While using cerebral embolic protection during transcatheter aortic valve implantation (TAVI) seems appealing to reduce the risk of stroke, which has been reported to be higher than in open aortic valve replacement, the challenge of developing practical CEP devices and then designing appropriate trials may be insurmountable, according to a featured expert opinion in the Journal of Thoracic and Cardiovascular Surgery (2017;154;880-3).
Dr. Steven R. Messé
Dr. Messé and Dr. Furie reviewed completed trials of five different CEP devices in 630 patients, noting that the trials confirmed the difficulty of “designing a trial that can prove a clinical benefit.” They noted 30-day stroke rates ranged from 4% to 6.7%, although prospective, nonrandomized European registries reported rates of 3.4% to 4.1%, and a large U.S. registry reported a rate of 2.5%. These results suggest “that some neurologic complications are going undetected or underreported in routine clinical practice.”
That may be a function of the different methods the trials used to determine complications. “There are little data to define best practice, but direct comprehensive assessment by a neurologist is likely the most accurate and sensitive method for detecting clinical stroke,” they added.
Another important factor is the timing of the assessment. They pointed out that half of all 30-day stroke events in TAVI are detected within 2 days of the procedure, but mild or transient symptoms can be missed if the only evaluation occurs just before discharge. “Unfortunately, in most studies this is when the neurologic assessment is performed,” Dr. Messé and Dr. Furie wrote. They added that long-term effects of these strokes have not been well studied.
Dr.
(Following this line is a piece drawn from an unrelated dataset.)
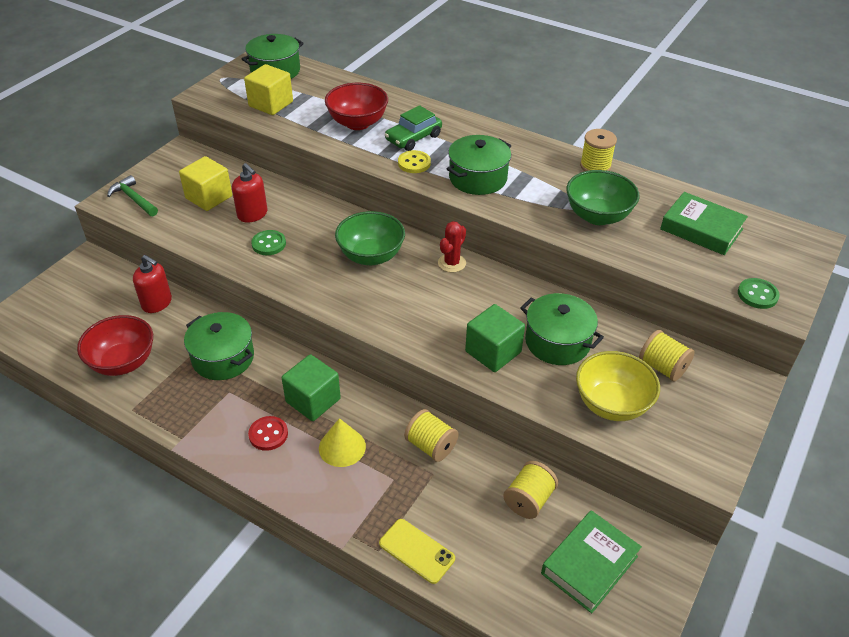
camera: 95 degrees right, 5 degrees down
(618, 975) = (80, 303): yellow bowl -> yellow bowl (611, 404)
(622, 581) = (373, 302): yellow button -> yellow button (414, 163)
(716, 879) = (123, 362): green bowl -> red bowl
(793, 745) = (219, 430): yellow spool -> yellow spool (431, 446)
Karen L. Furie
What’s more, many TAVI patients have subclinical ischemic injury that only neuroimaging can detect. “Studies of MRI performed early after TAVI have demonstrated acute infarcts in 68% to 97% of patients,” the stated. While small and multiple, these microinfarcts may not be totally silent. “Additional studies to assess the long-term implications of clinically silent infarcts are clearly needed,” the coauthors said.
They also noted that a trial of stenting vs. endarterectomy for carotid stenosis raises caution about CEP devices (Lancet Neurol. 2010;9:353-62), as patients who had angioplasty and stenting and were treated with a CEP device had higher rates of acute infarct detected on MRI than those who did not have the CEP. Placing the CEP device through a severely stenosed and symptomatic carotid artery may have led to additional cerebral emboli.
“Placing a cerebral protection device in the aorta for a TAVI procedure also could be problematic in the presence of severe aortic arch disease or variant anatomy,” Dr. Messé and Dr. Furie commented. With two large trials of embolic protection in TAVI currently underway, the coauthors said, “the field eagerly awaits these results.”
Dr. Messé has received research support from GlaxoSmithKline and Direct Flow Medical. Both Dr. Messé and Dr. Furie have participated in the National Institutes of Health/National Heart, Lung, and Blood Institute/National Institute of Neurologic Disorders and Stroke–sponsored Cardiothoracic Surgery Network.